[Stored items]
● ● ● ● ●

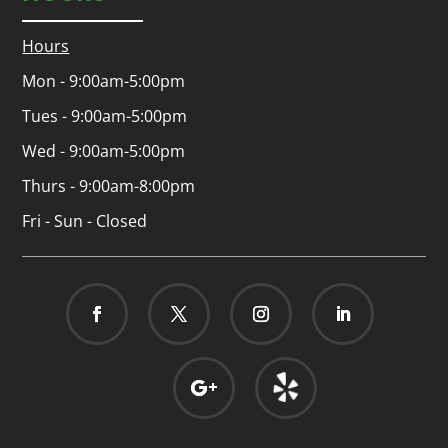
Hours
Mon - 9:00am-5:00pm
Tues - 9:00am-5:00pm
Wed - 9:00am-5:00pm
Thurs - 9:00am-8:00pm
Fri - Sun - Closed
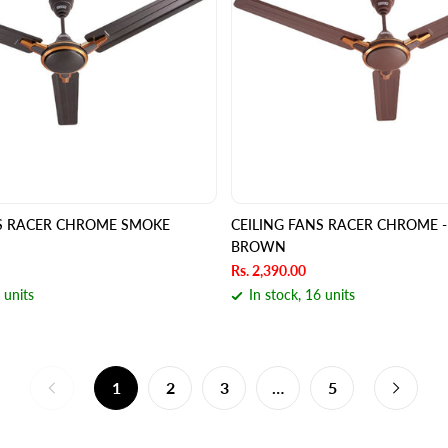
NS RACER CHROME SMOKE
CEILING FANS RACER CHROME -
BROWN
Rs. 2,390.00
 units
In stock, 16 units
1
2
3
…
5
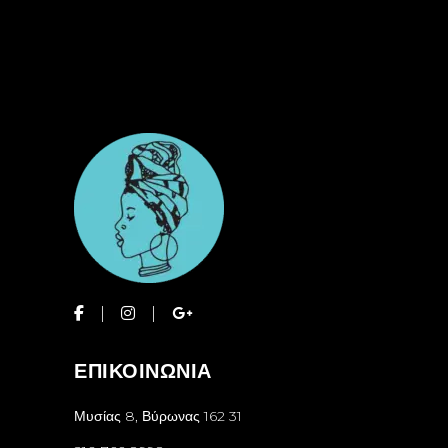
ΕΠΙΚΟΙΝΩΝΙΑ
Μυσίας 8, Βύρωνας 162 31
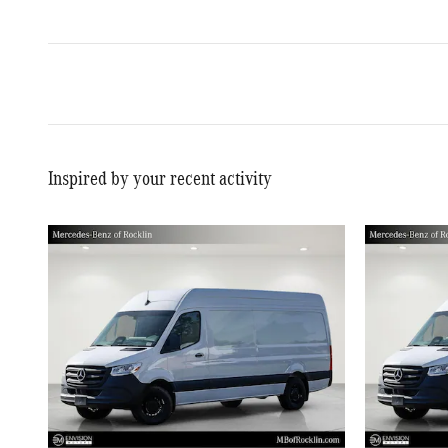
Inspired by your recent activity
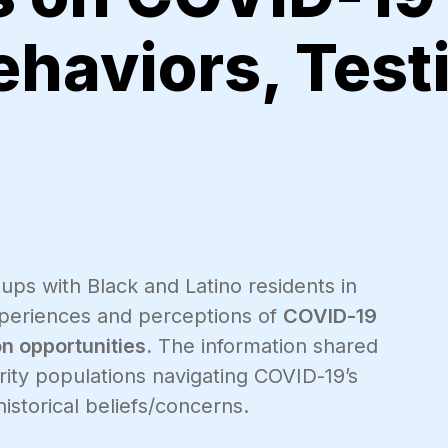
ehaviors, Test
ups with Black and Latino residents in
xperiences and perceptions of
COVID-19
on opportunities.
The information shared
ity populations navigating COVID-19’s
istorical beliefs/concerns.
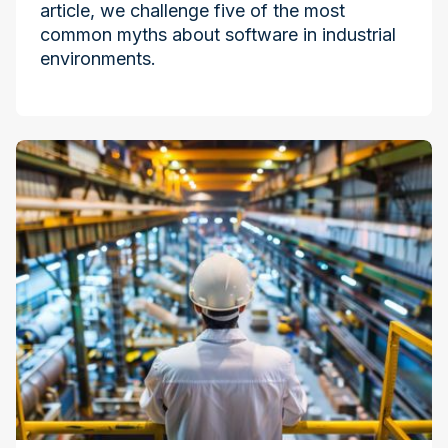
article, we challenge five of the most
common myths about software in industrial
environments.
Industry at the Edge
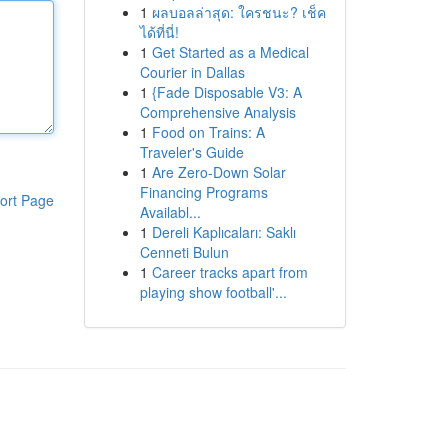
1
ผลบอลล่าสุด: ใครชนะ? เช็ค
ได้ที่นี่!
1
Get Started as a Medical
Courier in Dallas
1
{Fade Disposable V3: A
Comprehensive Analysis
1
Food on Trains: A
Traveler's Guide
1
Are Zero-Down Solar
Financing Programs
ort Page
Availabl...
1
Dereli Kaplıcaları: Saklı
Cenneti Bulun
1
Career tracks apart from
playing show football'...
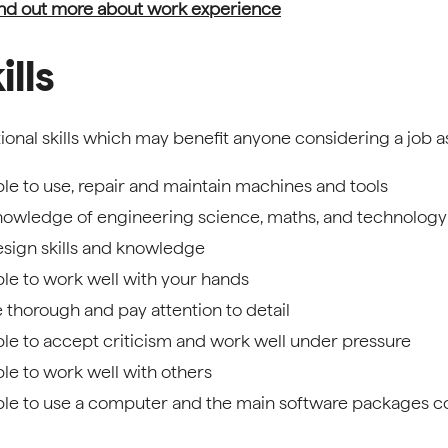
nd out more about work experience
ills
ional skills which may benefit anyone considering a job a
le to use, repair and maintain machines and tools
owledge of engineering science, maths, and technology
sign skills and knowledge
le to work well with your hands
 thorough and pay attention to detail
le to accept criticism and work well under pressure
le to work well with others
le to use a computer and the main software packages co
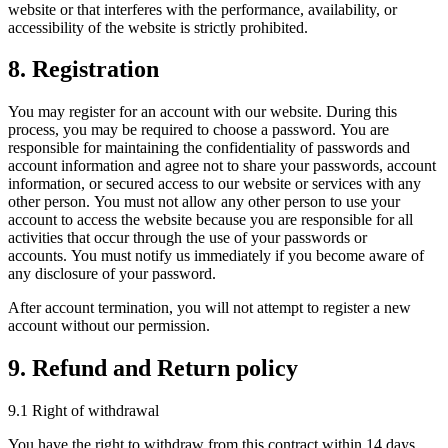
website or that interferes with the performance, availability, or
accessibility of the website is strictly prohibited.
8. Registration
You may register for an account with our website. During this
process, you may be required to choose a password. You are
responsible for maintaining the confidentiality of passwords and
account information and agree not to share your passwords, account
information, or secured access to our website or services with any
other person. You must not allow any other person to use your
account to access the website because you are responsible for all
activities that occur through the use of your passwords or
accounts. You must notify us immediately if you become aware of
any disclosure of your password.
After account termination, you will not attempt to register a new
account without our permission.
9. Refund and Return policy
9.1 Right of withdrawal
You have the right to withdraw from this contract within 14 days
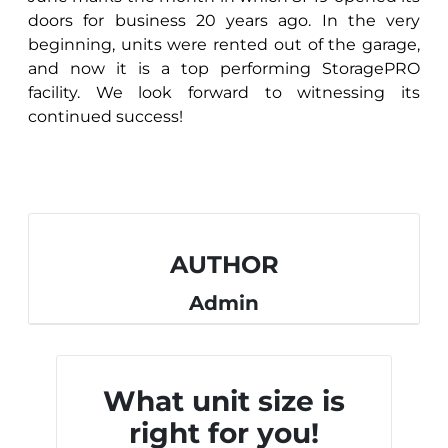
doors for business 20 years ago. In the very
beginning, units were rented out of the garage,
and now it is a top performing StoragePRO
facility. We look forward to witnessing its
continued success!
AUTHOR
Admin
What unit size is
right for you!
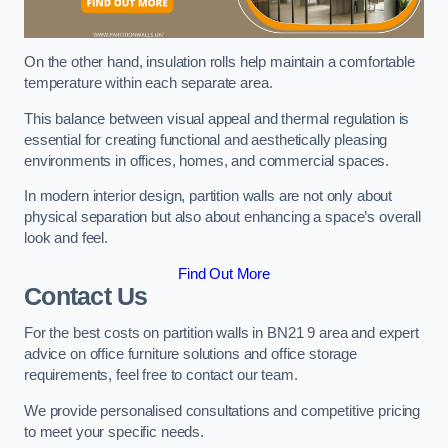
On the other hand, insulation rolls help maintain a comfortable
temperature within each separate area.
This balance between visual appeal and thermal regulation is
essential for creating functional and aesthetically pleasing
environments in offices, homes, and commercial spaces.
In modern interior design, partition walls are not only about
physical separation but also about enhancing a space’s overall
look and feel.
Find Out More
Contact Us
For the best costs on partition walls in BN21 9 area and expert
advice on office furniture solutions and office storage
requirements, feel free to contact our team.
We provide personalised consultations and competitive pricing
to meet your specific needs.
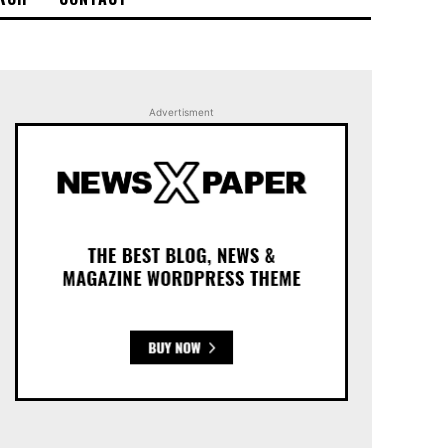
Advertisment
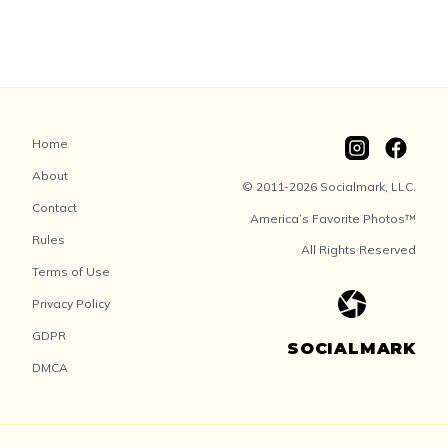
Home
About
© 2011-2026 Socialmark, LLC.
Contact
America’s Favorite Photos™
Rules
All Rights Reserved
Terms of Use
Privacy Policy
GDPR
SOCIALMARK
DMCA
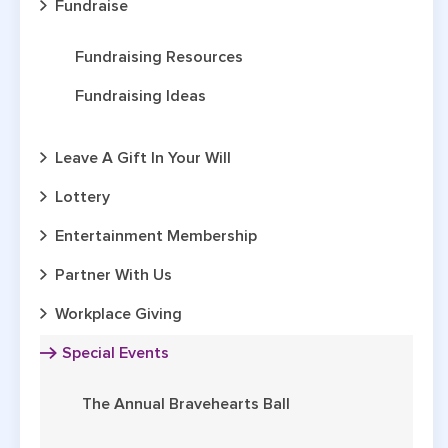
Fundraise
Fundraising Resources
Fundraising Ideas
Leave A Gift In Your Will
Lottery
Entertainment Membership
Partner With Us
Workplace Giving
Special Events
The Annual Bravehearts Ball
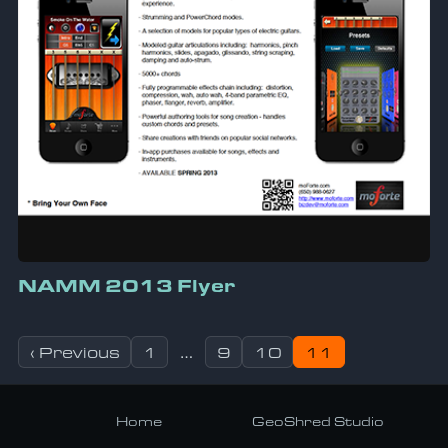
NAMM 2013 Flyer
Posts pagination
‹ Previous
1
…
9
10
11
Home
GeoShred Studio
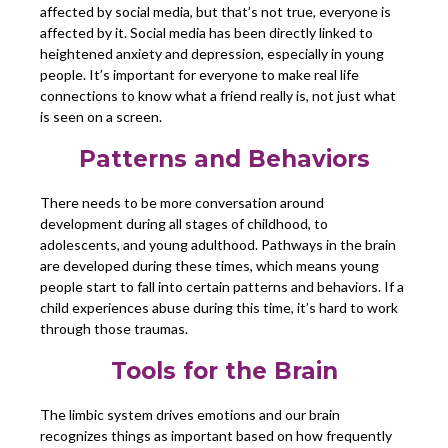
affected by social media, but that’s not true, everyone is
affected by it. Social media has been directly linked to
heightened anxiety and depression, especially in young
people. It’s important for everyone to make real life
connections to know what a friend really is, not just what
is seen on a screen.
Patterns and Behaviors
There needs to be more conversation around
development during all stages of childhood, to
adolescents, and young adulthood. Pathways in the brain
are developed during these times, which means young
people start to fall into certain patterns and behaviors. If a
child experiences abuse during this time, it’s hard to work
through those traumas.
Tools for the Brain
The limbic system drives emotions and our brain
recognizes things as important based on how frequently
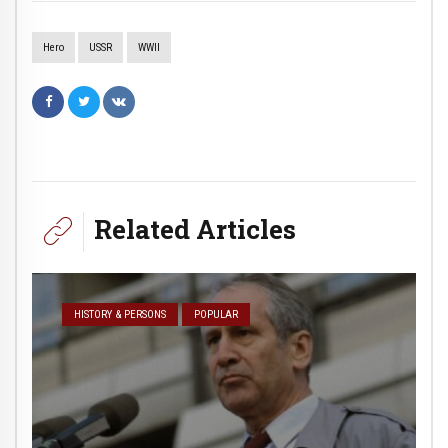
Hero
USSR
WWII
Related Articles
HISTORY & PERSONS
POPULAR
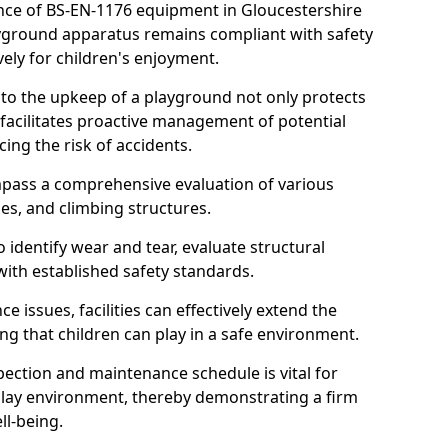
nce of BS-EN-1176 equipment in Gloucestershire
layground apparatus remains compliant with safety
ely for children's enjoyment.
nto the upkeep of a playground not only protects
o facilitates proactive management of potential
cing the risk of accidents.
ompass a comprehensive evaluation of various
es, and climbing structures.
identify wear and tear, evaluate structural
with established safety standards.
issues, facilities can effectively extend the
ng that children can play in a safe environment.
pection and maintenance schedule is vital for
 play environment, thereby demonstrating a firm
ll-being.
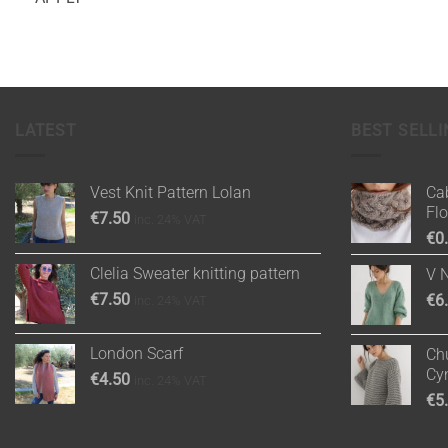
LATEST
BEST SELLI
Vest Knit Pattern Lolan
Cab
Fl
€
7.50
inc. 24% VAT
€
0
Clelia Sweater knitting pattern
V 
€
7.50
€
6
inc. 24% VAT
London Scarf
Chu
Cy
€
4.50
inc. 24% VAT
€
5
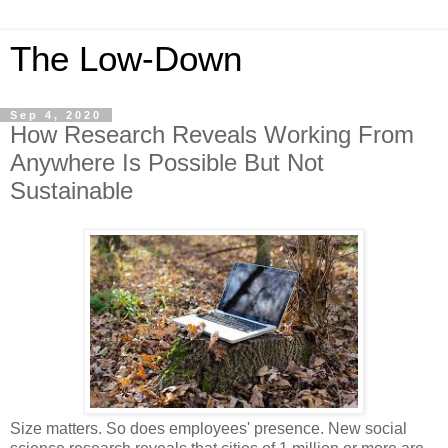
The Low-Down
Sep 4, 2020
How Research Reveals Working From
Anywhere Is Possible But Not
Sustainable
Size matters. So does employees' presence. New social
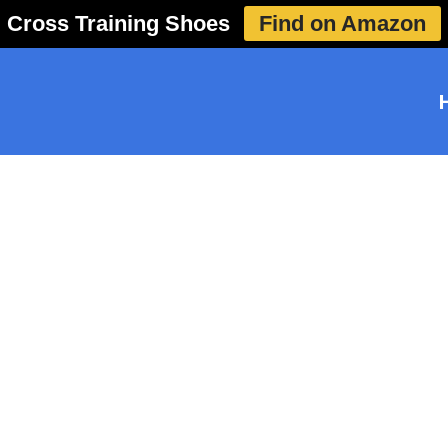
Cross Training Shoes
Find on Amazon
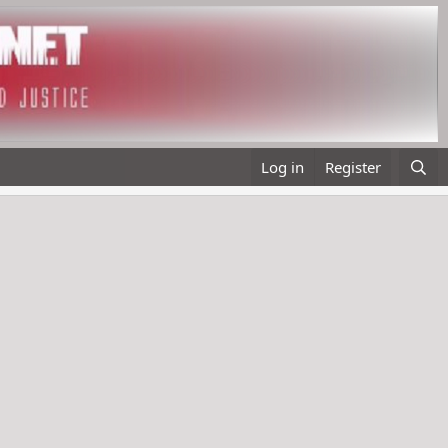
Log in
Register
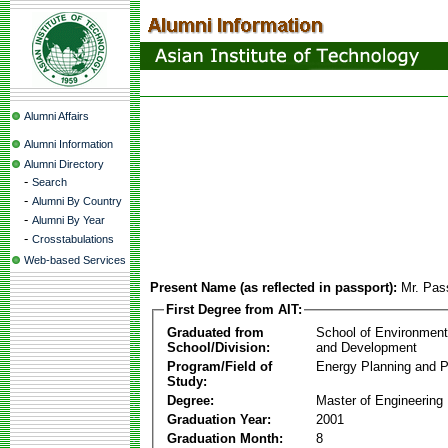
Alumni Affairs
Alumni Information
Alumni Directory
-
Search
-
Alumni By Country
-
Alumni By Year
-
Crosstabulations
Web-based Services
Present Name (as reflected in passport):
Mr. Pas
First Degree from AIT:
Graduated from
School of Environmen
School/Division:
and Development
Program/Field of
Energy Planning and P
Study:
Degree:
Master of Engineering
Graduation Year:
2001
Graduation Month:
8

● ● ● ● ●

== BRIEF ==
All of the records above should be written out exactly, with the pictures left out.

== REPLY ==
Hours
Mon - 9:00am-5:00pm
Tues - 9:00am-5:00pm
Wed - 9:00am-5:00pm
Thurs - 9:00am-8:00pm
Fri - Sun - Closed
NS RACER CHROME SMOKE
CEILING FANS RACER CHROME -
BROWN
Rs. 2,390.00
 units
In stock, 16 units
1
2
3
…
5
ΕΠΙΚΟΙΝΩΝΙΑ
Μυσίας 8, Βύρωνας 162 31
Inspired by your recent activity
ehaviors, Test
ups with Black and Latino residents in
xperiences and perceptions of
COVID-19
on opportunities.
The information shared
ity populations navigating COVID-19’s
istorical beliefs/concerns.
article, we challenge five of the most
common myths about software in industrial
environments.
Industry at the Edge
1
ผลบอลล่าสุด: ใครชนะ? เช็ค
ได้ที่นี่!
1
Get Started as a Medical
Courier in Dallas
1
{Fade Disposable V3: A
Comprehensive Analysis
1
Food on Trains: A
Traveler's Guide
1
Are Zero-Down Solar
Financing Programs
ort Page
Availabl...
1
Dereli Kaplıcaları: Saklı
Cenneti Bulun
1
Career tracks apart from
playing show football'...
nd out more about work experience
ills
ional skills which may benefit anyone considering a job a
le to use, repair and maintain machines and tools
owledge of engineering science, maths, and technology
sign skills and knowledge
le to work well with your hands
 thorough and pay attention to detail
le to accept criticism and work well under pressure
le to work well with others
le to use a computer and the main software packages co
website or that interferes with the performance, availability, or
accessibility of the website is strictly prohibited.
8. Registration
You may register for an account with our website. During this
process, you may be required to choose a password. You are
responsible for maintaining the confidentiality of passwords and
account information and agree not to share your passwords, account
information, or secured access to our website or services with any
other person. You must not allow any other person to use your
account to access the website because you are responsible for all
activities that occur through the use of your passwords or
accounts. You must notify us immediately if you become aware of
any disclosure of your password.
After account termination, you will not attempt to register a new
account without our permission.
9. Refund and Return policy
9.1 Right of withdrawal
You have the right to withdraw from this contract within 14 days
doors for business 20 years ago. In the very
beginning, units were rented out of the garage,
and now it is a top performing StoragePRO
facility. We look forward to witnessing its
continued success!
AUTHOR
Admin
What unit size is
right for you!
On the other hand, insulation rolls help maintain a comfortable
temperature within each separate area.
This balance between visual appeal and thermal regulation is
essential for creating functional and aesthetically pleasing
environments in offices, homes, and commercial spaces.
In modern interior design, partition walls are not only about
physical separation but also about enhancing a space’s overall
look and feel.
Find Out More
Contact Us
For the best costs on partition walls in BN21 9 area and expert
advice on office furniture solutions and office storage
requirements, feel free to contact our team.
We provide personalised consultations and competitive pricing
to meet your specific needs.
Advertisment
Home
About
© 2011-2026 Socialmark, LLC.
Contact
America’s Favorite Photos™
Rules
All Rights Reserved
Terms of Use
Privacy Policy
GDPR
SOCIALMARK
DMCA
Fundraise
Fundraising Resources
Fundraising Ideas
Leave A Gift In Your Will
Lottery
Entertainment Membership
Partner With Us
Workplace Giving
Special Events
The Annual Bravehearts Ball
NAMM 2013 Flyer
Posts pagination
‹ Previous
1
…
9
10
11
Home
GeoShred Studio
affected by social media, but that’s not true, everyone is
affected by it. Social media has been directly linked to
heightened anxiety and depression, especially in young
people. It’s important for everyone to make real life
connections to know what a friend really is, not just what
is seen on a screen.
Patterns and Behaviors
There needs to be more conversation around
development during all stages of childhood, to
adolescents, and young adulthood. Pathways in the brain
are developed during these times, which means young
people start to fall into certain patterns and behaviors. If a
child experiences abuse during this time, it’s hard to work
through those traumas.
Tools for the Brain
The limbic system drives emotions and our brain
recognizes things as important based on how frequently
Hero
USSR
WWII
Related Articles
HISTORY & PERSONS
POPULAR
nce of BS-EN-1176 equipment in Gloucestershire
layground apparatus remains compliant with safety
ely for children's enjoyment.
nto the upkeep of a playground not only protects
o facilitates proactive management of potential
cing the risk of accidents.
ompass a comprehensive evaluation of various
es, and climbing structures.
identify wear and tear, evaluate structural
with established safety standards.
issues, facilities can effectively extend the
ng that children can play in a safe environment.
pection and maintenance schedule is vital for
 play environment, thereby demonstrating a firm
ll-being.
LATEST
BEST SELLI
Vest Knit Pattern Lolan
Cab
Fl
€
7.50
inc. 24% VAT
€
0
Clelia Sweater knitting pattern
V 
€
7.50
€
6
inc. 24% VAT
London Scarf
Chu
Cy
€
4.50
inc. 24% VAT
€
5
The Low-Down
Sep 4, 2020
How Research Reveals Working From
Anywhere Is Possible But Not
Sustainable
Size matters. So does employees' presence. New social
Cross Training Shoes
Find on Amazon
Log in
Register
Alumni Affairs
Alumni Information
Alumni Directory
-
Search
-
Alumni By Country
-
Alumni By Year
-
Crosstabulations
Web-based Services
Present Name (as reflected in passport):
Mr. Pas
First Degree from AIT:
Graduated from
School of Environmen
School/Division:
and Development
Program/Field of
Energy Planning and P
Study:
Degree:
Master of Engineering
Graduation Year:
2001
Graduation Month:
8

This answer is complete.